Crossing the Street


I'm in a bad mood. It's been the kind of day that makes you wish you had never gotten out of bed. And the day is not over. I'm now trying to get to a 6:30 meeting and it's already 6:35. As I wait at the corner for a light that's taking forever to turn green, I hear a man's voice asking: "Can I help you cross the street?"
I know that, in the mood I'm in, even if I manage to produce the required "No, thank you," it would not sound very polite. So I just don't bother answering. I choose to assume that the question is not directed at me. After all, why would anyone ask me if I need help crossing the street? Isn't it obvious that in my sleek Quickie wheelchair I can get to the other corner faster than anyone on foot? If only the damn light would turn green.
But the good Samaritan is not discouraged by my unresponsiveness. “I'll be very glad to help you cross the street,” he says.
I just move my head from side to side in the universal gesture meaning “no” and manage to produce a hint of a forced smile. I always try to be polite to self-appointed good Samaritans. There may be a disabled person who could use and would welcome some help, and I wouldn't want, with my rudeness, to stop anyone from providing help, when help is needed. But, because I'm in such a hurry, I'm now finding this man's insistence really annoying.

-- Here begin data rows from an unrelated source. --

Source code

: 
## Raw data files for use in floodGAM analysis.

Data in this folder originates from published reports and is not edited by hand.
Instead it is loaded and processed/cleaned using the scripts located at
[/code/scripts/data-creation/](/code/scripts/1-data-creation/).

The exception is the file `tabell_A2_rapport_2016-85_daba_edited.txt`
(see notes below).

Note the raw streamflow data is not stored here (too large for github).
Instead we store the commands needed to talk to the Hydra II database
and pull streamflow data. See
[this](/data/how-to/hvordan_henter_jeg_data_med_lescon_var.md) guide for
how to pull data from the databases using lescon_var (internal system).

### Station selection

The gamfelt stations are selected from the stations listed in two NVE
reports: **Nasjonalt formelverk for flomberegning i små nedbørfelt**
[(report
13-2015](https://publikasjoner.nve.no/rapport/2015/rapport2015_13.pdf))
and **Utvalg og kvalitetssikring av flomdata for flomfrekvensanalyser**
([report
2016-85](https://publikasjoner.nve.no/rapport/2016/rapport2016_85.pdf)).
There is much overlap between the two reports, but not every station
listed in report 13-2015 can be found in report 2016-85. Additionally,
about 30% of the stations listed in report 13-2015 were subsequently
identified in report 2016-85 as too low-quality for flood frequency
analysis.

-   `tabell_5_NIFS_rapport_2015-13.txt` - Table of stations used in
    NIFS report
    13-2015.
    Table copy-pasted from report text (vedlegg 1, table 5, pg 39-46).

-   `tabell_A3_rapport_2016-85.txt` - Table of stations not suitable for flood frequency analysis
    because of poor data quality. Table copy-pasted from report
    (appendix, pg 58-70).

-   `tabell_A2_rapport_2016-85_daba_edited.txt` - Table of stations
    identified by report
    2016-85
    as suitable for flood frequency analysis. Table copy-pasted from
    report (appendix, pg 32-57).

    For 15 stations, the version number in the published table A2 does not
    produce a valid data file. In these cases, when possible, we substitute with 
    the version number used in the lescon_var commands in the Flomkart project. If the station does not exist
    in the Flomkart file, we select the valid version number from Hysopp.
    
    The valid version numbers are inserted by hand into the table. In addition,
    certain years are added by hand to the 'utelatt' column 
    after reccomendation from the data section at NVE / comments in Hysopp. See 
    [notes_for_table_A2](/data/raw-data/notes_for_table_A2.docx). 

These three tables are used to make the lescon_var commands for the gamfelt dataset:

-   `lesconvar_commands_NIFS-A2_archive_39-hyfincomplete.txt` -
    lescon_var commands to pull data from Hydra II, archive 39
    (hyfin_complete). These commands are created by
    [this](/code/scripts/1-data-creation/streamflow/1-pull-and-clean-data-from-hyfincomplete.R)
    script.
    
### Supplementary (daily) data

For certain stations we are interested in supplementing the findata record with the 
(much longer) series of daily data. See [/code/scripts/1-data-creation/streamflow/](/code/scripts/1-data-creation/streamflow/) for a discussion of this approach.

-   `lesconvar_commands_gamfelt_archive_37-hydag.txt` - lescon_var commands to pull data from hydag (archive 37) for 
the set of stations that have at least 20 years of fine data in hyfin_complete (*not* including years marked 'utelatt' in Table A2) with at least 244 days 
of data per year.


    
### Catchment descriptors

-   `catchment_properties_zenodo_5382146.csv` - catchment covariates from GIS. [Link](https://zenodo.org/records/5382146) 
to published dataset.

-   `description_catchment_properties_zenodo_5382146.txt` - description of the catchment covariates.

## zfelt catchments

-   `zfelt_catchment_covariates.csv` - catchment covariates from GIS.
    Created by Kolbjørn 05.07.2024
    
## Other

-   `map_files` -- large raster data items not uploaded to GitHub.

Maybe interpreting my annoyed silence as evidence of mental incompetence, the man decides to get in front of me to make sure I don't move. I try to get around him, since I really need to take off the minute the light changes, but he's quick to stop me. "Not yet, not yet!" he yells. “Don't worry, I'll tell you when you can cross!”
Should I tell this man that I'm not at all worried? Just in a rush and at this point, feeling a bit harassed? Should I tell him that I've crossed many roads in my life, that I've gotten very far in my wheelchair, fighting many battles, getting around many obstacles, always trying not to let ignorance, prejudice nor patronizing attitudes stop me?
The man is relentless. "Don't move yet!"
I'm afraid if I open my mouth an obscenity may spurt out of it. I keep trying to ignore him and stare at the light wishing it would turn green.
As the light finally changes, the man shouts: "OK, now, follow me!"
Still ignoring him, I manage to get past him and, giving my wheels a few strong turns, I get across the street, hoping to make the next light and not be more than 15 minutes late for my meeting.
"Hey, take it easy! You're going to get a speeding ticket!" the man yells after me.